Supporting the Data Flow of High Resolution Climate Modeling

- Indicates paper has been withdrawn from meeting
- Indicates an Award Winner
Thursday, 8 January 2015: 3:45 PM
128AB (Phoenix Convention Center - West and North Buildings)
Amy R. Langenhorst, NOAA/GFDL, Princeton, NJ; and C. Wilson, K. Paffendorf, E. Mason, J. Durachta, and V. Balaji

As climate model resolution increases, the potential to be overwhelmed by data produced by these models is also increasing. A recent high resolution configuration at the Geophysical Fluid Dynamics Laboratory (GFDL) generates 2TB of diagnostic data per simulation year, and automated post-processing, launched in tandem with the model run, can increase the data volume by 4x. Hardware and software architectures are also growing more complex. New approaches are needed to achieve the scale, reliability and robustness necessary for a climate scientist to understand, run, and manage a large model run and its output.

A redesign of the workflow software supporting GFDL's climate models is underway, starting with the automated post-processing of model output.  Automated post-processing includes generation of regridded time series and climatological averages, as well as graphical output for a scientific audience, entry into a database which stores metadata about the experiment, and publication of data on a public portal.

A survey of tools used in the community will be presented, highlighting Cylc, the open source software project GFDL has chosen to build its framework around. Cylc (http://cylc.github.io/cylc) is an engine designed to run and manage distributed suites of interdependent, cycling tasks using a dependency graph.  Cylc will aid in monitoring and visualization of the workflow status, as well as handling task dependencies and recovery from failed tasks.

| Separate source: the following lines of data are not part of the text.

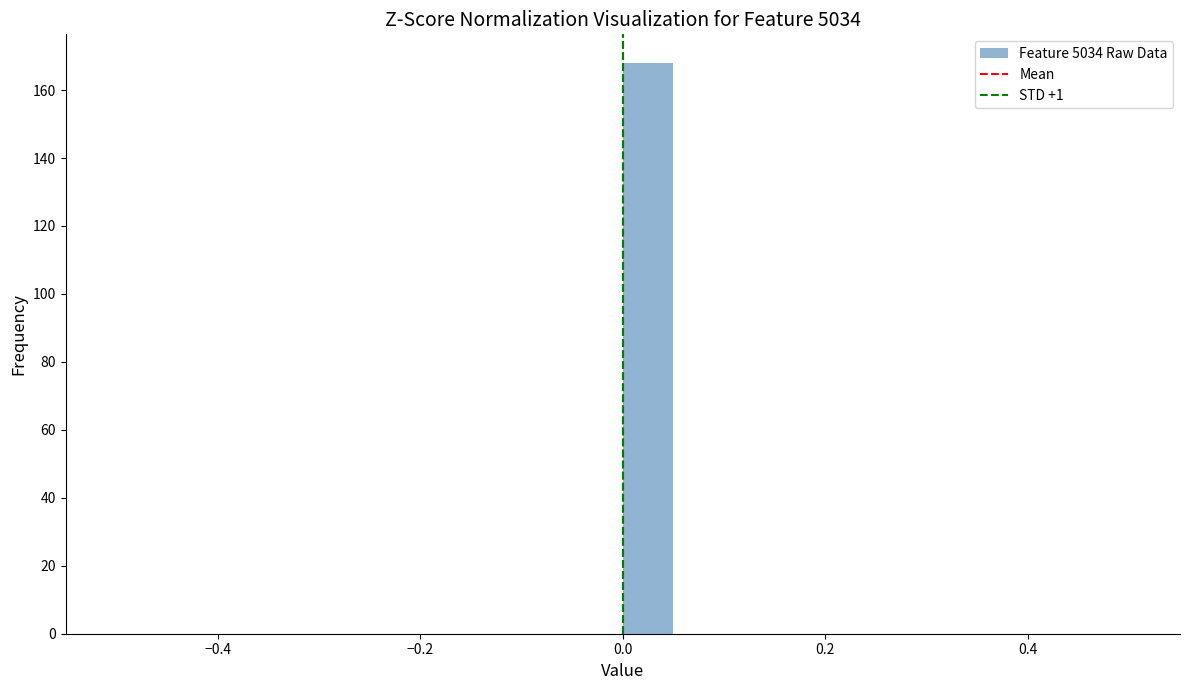

Around what value on the x-axis is the tallest bar? Give the approximate position of its centre, as read against the axis.

0.02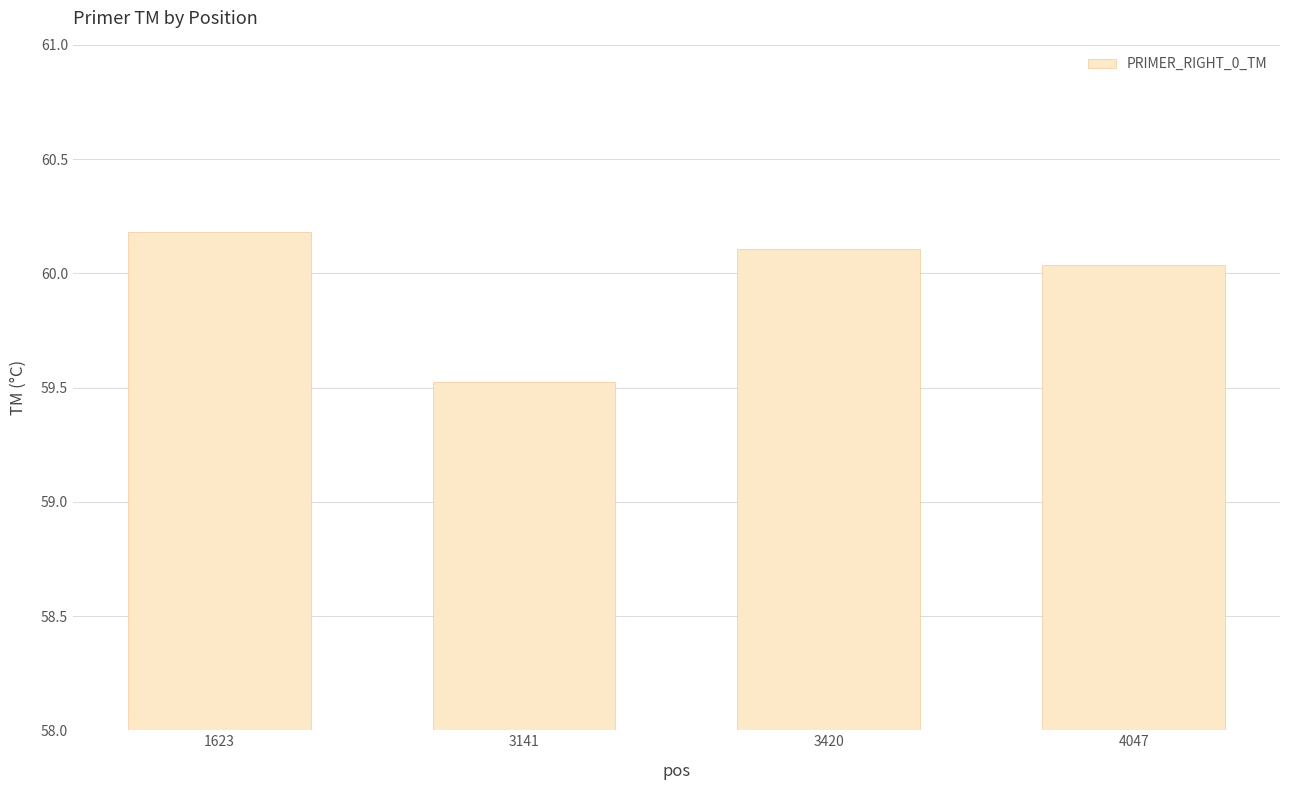

Rank the categories by value from lowest to highest.

3141, 4047, 3420, 1623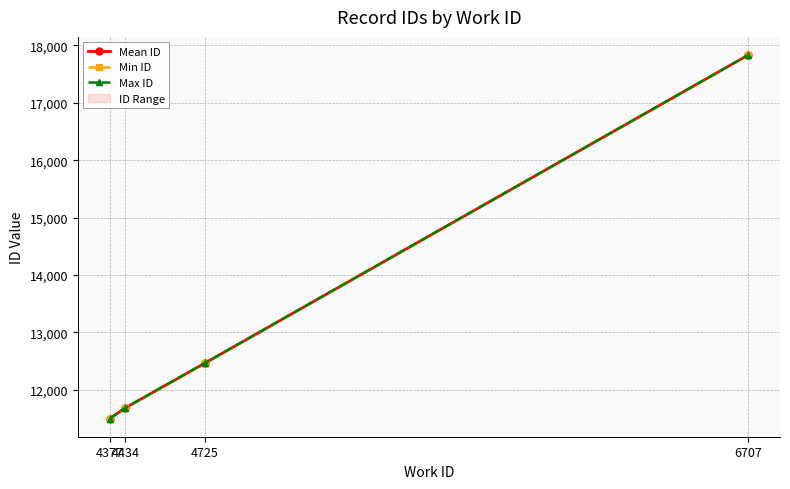

Rank the series at 4377 from lowest to highest value.

Mean ID, Min ID, Max ID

Challenges, goals, and lessons learned will be presented, based on GFDL's experience with workflows. Some goals are straightforward: aside from Cylc, we are reducing memory and disk space requirements, separating and parallelizing independent tasks, and implementing standard logging, retries, and error reporting. Larger challenges include dealing with distributed computing, aiming for node affinity, capturing provenance data, and addressing unexpected failure modes.